**BRANO DA ESAMINARE**:
--*--

Il Coronavirus nel 2022: il futuro agghiacciante di Songbird
05/03/2021In un momento storico in cui già solo il presente non offre alcuna certezza, guardare al futuro non aiuta a rasserenare gli animi. Dove saremo, per esempio, nel 2022? Se ci teniamo tanto a saperlo, Songbird ci dà la risposta. E non è quella che speravamo.
Prodotto da Michael Bay, Songbird è il primo film realizzato a Los Angeles durante la diffusione della pandemia. Descrive uno scenario che ha tutte le caratteristiche di una distopia post-apocalittica, ma il quadro è agghiacciante perché così paurosamente vicino a noi anziché in un presunto futuro lontano in cui la Terra ha finito le risorse naturali e la razza umana è a rischio estinzione.
Nel dettaglio: siamo al quarto anno di lockdown (roba che solo a pensarci mi impicco), il virus – che ora si chiama Covid-23 -, è mutato, diventando molto più aggressivo, e gli americani infetti (positivi) vengono prelevati non proprio delicatamente dalle loro case e trasportati in tali Q-Zones, campi di quarantena da cui in pratica non si esce più. Il distanziamento sociale è assoluto e i pochi immuni che esistono vivono ancor più isolati da chi resta in casa con i propri parenti. Hanno un braccialetto giallo che ne certifica l’immunità, un lascia-passare prezioso come poche altre cose al mondo perché, in pratica, ti offre la libertà di andare dove vuoi, senza mascherina o preoccupazioni di sorta.
Certo, la vita comunque una grande prigione, con l’esercito pronto a sparare addosso a chiunque violi il coprifuoco o cerchi di sfuggire ai soldati con ariete e agli omini in tuta gialla che si presentano alla tua porta di casa in tempo zero qualora il test della temperatura via cellulare dia esito negativo. Un “selfie” di 4 secondi di ansia pura per capire se il virus circola nel tuo corpo o meno: non riesco a immaginarmi uno stress più grande.

--*--

Record di una raccolta di dati
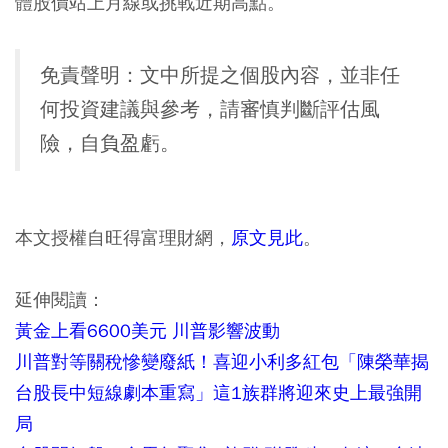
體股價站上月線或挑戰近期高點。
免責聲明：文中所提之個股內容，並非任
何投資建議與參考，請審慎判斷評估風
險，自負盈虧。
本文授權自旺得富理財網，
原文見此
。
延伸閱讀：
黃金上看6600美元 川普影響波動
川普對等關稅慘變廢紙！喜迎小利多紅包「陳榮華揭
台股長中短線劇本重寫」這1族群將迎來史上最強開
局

--*--

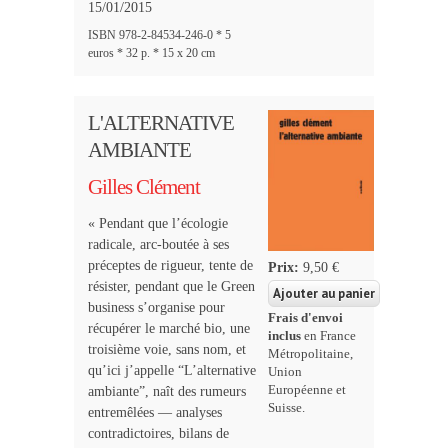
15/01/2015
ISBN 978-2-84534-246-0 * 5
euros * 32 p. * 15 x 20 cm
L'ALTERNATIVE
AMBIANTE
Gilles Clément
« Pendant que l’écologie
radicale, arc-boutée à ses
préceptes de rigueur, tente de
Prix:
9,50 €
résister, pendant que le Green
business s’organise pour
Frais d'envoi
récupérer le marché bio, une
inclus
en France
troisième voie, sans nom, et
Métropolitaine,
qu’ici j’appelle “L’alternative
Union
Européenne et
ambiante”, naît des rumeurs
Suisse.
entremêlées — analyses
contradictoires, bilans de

--*--

**COMPITO DA SVOLGERE**:
Prosegui l'articolo sul film Songbird, cominciando subito dopo la sua ultima frase. Le voci non hanno alcun ruolo in questo lavoro.

**SVOLGIMENTO**:
In tutto questo sboccia il lato romance con la storia dei due protagonisti, Nico (KJ Apa) e Sara (Sofia Carson): lui è immune al virus e lavora come fattorino girando per le strade deserte in bici; lei è una bella ragazza latino-americana, le piace dipingere, non ha sintomi ma la nonna comincia a non sentirsi bene… E quindi è una corsa contro il tempo per evitare che la squadra sanitaria guidata da un sempre inquietante Peter Stormare prelevi entrambe per rinchiuderle in qualche container.
Stay safe, sane and sanitized.
(Songbird, 2021)
Ora, Songbird è un filmetto dal taglio pop in cui la storia raccontata è molto più leggera del contesto in cui si muove. Nulla a che vedere, per esempio, con il realismo soffocante di Contagion di Steven Soderbergh, che già nel 2011 provava a immaginare un mondo messo in ginocchio da una pandemia. Ma l’ansia a guardarlo si prova comunque. Il 2022 è qui dietro l’angolo e il film si basa su dinamiche che purtroppo abbiamo imparato a conoscere. È una specie di realtà alternativa a quella che già stiamo vivendo. Certo, la situazione in America è diversa e più problematica per mille motivi, ma vedere termoscanner a disposizione di tutti come app nei cellulari e a quali estreme misure di sicurezza si sia arrivati per contrastare la diffusione del virus, lontano dall’essere debellato… beh, fa il suo effetto.
Ognuno la prenda come vuole. Può giudicare Songbird come l’ennesima americanata o un prodotto da evitare in tempi come questi. A me importa poco, perché in qualche modo mi consola come il cinema non smetta mai di farsi specchio della realtà in cui viviamo, costringendoci a confrontarci anche con prospettive che una parte di noi preferirebbe evitare. Come una sorta di terapia d’urto.
Ultima nota: a fare da sottofondo musicale del trailer del film c’era Everything’s Gonna Be Alright di Bob Marley. Anche questo un cliché forse, ma per quanto mi riguarda riesce a darmi più speranza di qualsiasi hashtag #andràtuttobene o applauso dai balconi.